# Exercise objective:
Copy each of the lines below word for word, in the same order, changing nothing.

** Start Exercise data **

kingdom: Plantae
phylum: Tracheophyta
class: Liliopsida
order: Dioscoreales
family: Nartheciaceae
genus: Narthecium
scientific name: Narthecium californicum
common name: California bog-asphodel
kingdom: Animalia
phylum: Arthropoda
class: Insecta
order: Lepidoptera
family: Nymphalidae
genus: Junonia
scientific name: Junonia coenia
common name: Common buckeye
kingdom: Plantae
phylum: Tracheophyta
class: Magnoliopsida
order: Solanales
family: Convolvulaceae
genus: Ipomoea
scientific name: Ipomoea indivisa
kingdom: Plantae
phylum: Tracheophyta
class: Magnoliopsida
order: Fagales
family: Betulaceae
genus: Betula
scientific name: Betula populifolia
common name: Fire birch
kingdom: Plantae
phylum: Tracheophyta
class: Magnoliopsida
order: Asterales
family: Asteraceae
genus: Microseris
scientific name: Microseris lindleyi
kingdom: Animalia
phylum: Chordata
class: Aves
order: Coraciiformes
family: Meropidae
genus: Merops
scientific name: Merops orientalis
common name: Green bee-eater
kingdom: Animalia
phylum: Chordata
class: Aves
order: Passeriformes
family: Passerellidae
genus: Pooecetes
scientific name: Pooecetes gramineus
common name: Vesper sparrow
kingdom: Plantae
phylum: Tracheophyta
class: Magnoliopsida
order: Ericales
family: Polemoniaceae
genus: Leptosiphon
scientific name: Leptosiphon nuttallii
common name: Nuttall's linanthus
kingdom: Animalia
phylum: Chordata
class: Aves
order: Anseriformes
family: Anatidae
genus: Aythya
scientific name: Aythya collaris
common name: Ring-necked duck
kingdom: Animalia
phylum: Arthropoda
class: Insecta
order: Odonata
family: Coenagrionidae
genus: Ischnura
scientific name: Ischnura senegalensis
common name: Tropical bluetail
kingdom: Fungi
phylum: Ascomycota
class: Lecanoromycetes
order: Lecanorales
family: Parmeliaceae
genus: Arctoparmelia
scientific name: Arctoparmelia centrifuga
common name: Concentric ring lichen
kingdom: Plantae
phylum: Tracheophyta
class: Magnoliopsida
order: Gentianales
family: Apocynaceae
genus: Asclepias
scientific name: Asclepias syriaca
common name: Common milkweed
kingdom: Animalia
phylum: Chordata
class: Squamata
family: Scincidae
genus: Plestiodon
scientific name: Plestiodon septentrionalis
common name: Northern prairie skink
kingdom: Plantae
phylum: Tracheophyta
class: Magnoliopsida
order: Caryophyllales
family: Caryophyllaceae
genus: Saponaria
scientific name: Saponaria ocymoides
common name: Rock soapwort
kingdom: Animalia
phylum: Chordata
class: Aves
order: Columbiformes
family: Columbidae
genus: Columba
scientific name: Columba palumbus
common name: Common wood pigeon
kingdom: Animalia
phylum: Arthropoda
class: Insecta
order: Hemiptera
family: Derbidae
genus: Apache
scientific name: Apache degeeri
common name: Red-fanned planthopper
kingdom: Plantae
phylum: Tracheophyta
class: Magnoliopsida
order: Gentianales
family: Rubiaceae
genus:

** End Exercise data **

# Exercise response:
kingdom: Plantae
phylum: Tracheophyta
class: Liliopsida
order: Dioscoreales
family: Nartheciaceae
genus: Narthecium
scientific name: Narthecium californicum
common name: California bog-asphodel
kingdom: Animalia
phylum: Arthropoda
class: Insecta
order: Lepidoptera
family: Nymphalidae
genus: Junonia
scientific name: Junonia coenia
common name: Common buckeye
kingdom: Plantae
phylum: Tracheophyta
class: Magnoliopsida
order: Solanales
family: Convolvulaceae
genus: Ipomoea
scientific name: Ipomoea indivisa
kingdom: Plantae
phylum: Tracheophyta
class: Magnoliopsida
order: Fagales
family: Betulaceae
genus: Betula
scientific name: Betula populifolia
common name: Fire birch
kingdom: Plantae
phylum: Tracheophyta
class: Magnoliopsida
order: Asterales
family: Asteraceae
genus: Microseris
scientific name: Microseris lindleyi
kingdom: Animalia
phylum: Chordata
class: Aves
order: Coraciiformes
family: Meropidae
genus: Merops
scientific name: Merops orientalis
common name: Green bee-eater
kingdom: Animalia
phylum: Chordata
class: Aves
order: Passeriformes
family: Passerellidae
genus: Pooecetes
scientific name: Pooecetes gramineus
common name: Vesper sparrow
kingdom: Plantae
phylum: Tracheophyta
class: Magnoliopsida
order: Ericales
family: Polemoniaceae
genus: Leptosiphon
scientific name: Leptosiphon nuttallii
common name: Nuttall's linanthus
kingdom: Animalia
phylum: Chordata
class: Aves
order: Anseriformes
family: Anatidae
genus: Aythya
scientific name: Aythya collaris
common name: Ring-necked duck
kingdom: Animalia
phylum: Arthropoda
class: Insecta
order: Odonata
family: Coenagrionidae
genus: Ischnura
scientific name: Ischnura senegalensis
common name: Tropical bluetail
kingdom: Fungi
phylum: Ascomycota
class: Lecanoromycetes
order: Lecanorales
family: Parmeliaceae
genus: Arctoparmelia
scientific name: Arctoparmelia centrifuga
common name: Concentric ring lichen
kingdom: Plantae
phylum: Tracheophyta
class: Magnoliopsida
order: Gentianales
family: Apocynaceae
genus: Asclepias
scientific name: Asclepias syriaca
common name: Common milkweed
kingdom: Animalia
phylum: Chordata
class: Squamata
family: Scincidae
genus: Plestiodon
scientific name: Plestiodon septentrionalis
common name: Northern prairie skink
kingdom: Plantae
phylum: Tracheophyta
class: Magnoliopsida
order: Caryophyllales
family: Caryophyllaceae
genus: Saponaria
scientific name: Saponaria ocymoides
common name: Rock soapwort
kingdom: Animalia
phylum: Chordata
class: Aves
order: Columbiformes
family: Columbidae
genus: Columba
scientific name: Columba palumbus
common name: Common wood pigeon
kingdom: Animalia
phylum: Arthropoda
class: Insecta
order: Hemiptera
family: Derbidae
genus: Apache
scientific name: Apache degeeri
common name: Red-fanned planthopper
kingdom: Plantae
phylum: Tracheophyta
class: Magnoliopsida
order: Gentianales
family: Rubiaceae
genus:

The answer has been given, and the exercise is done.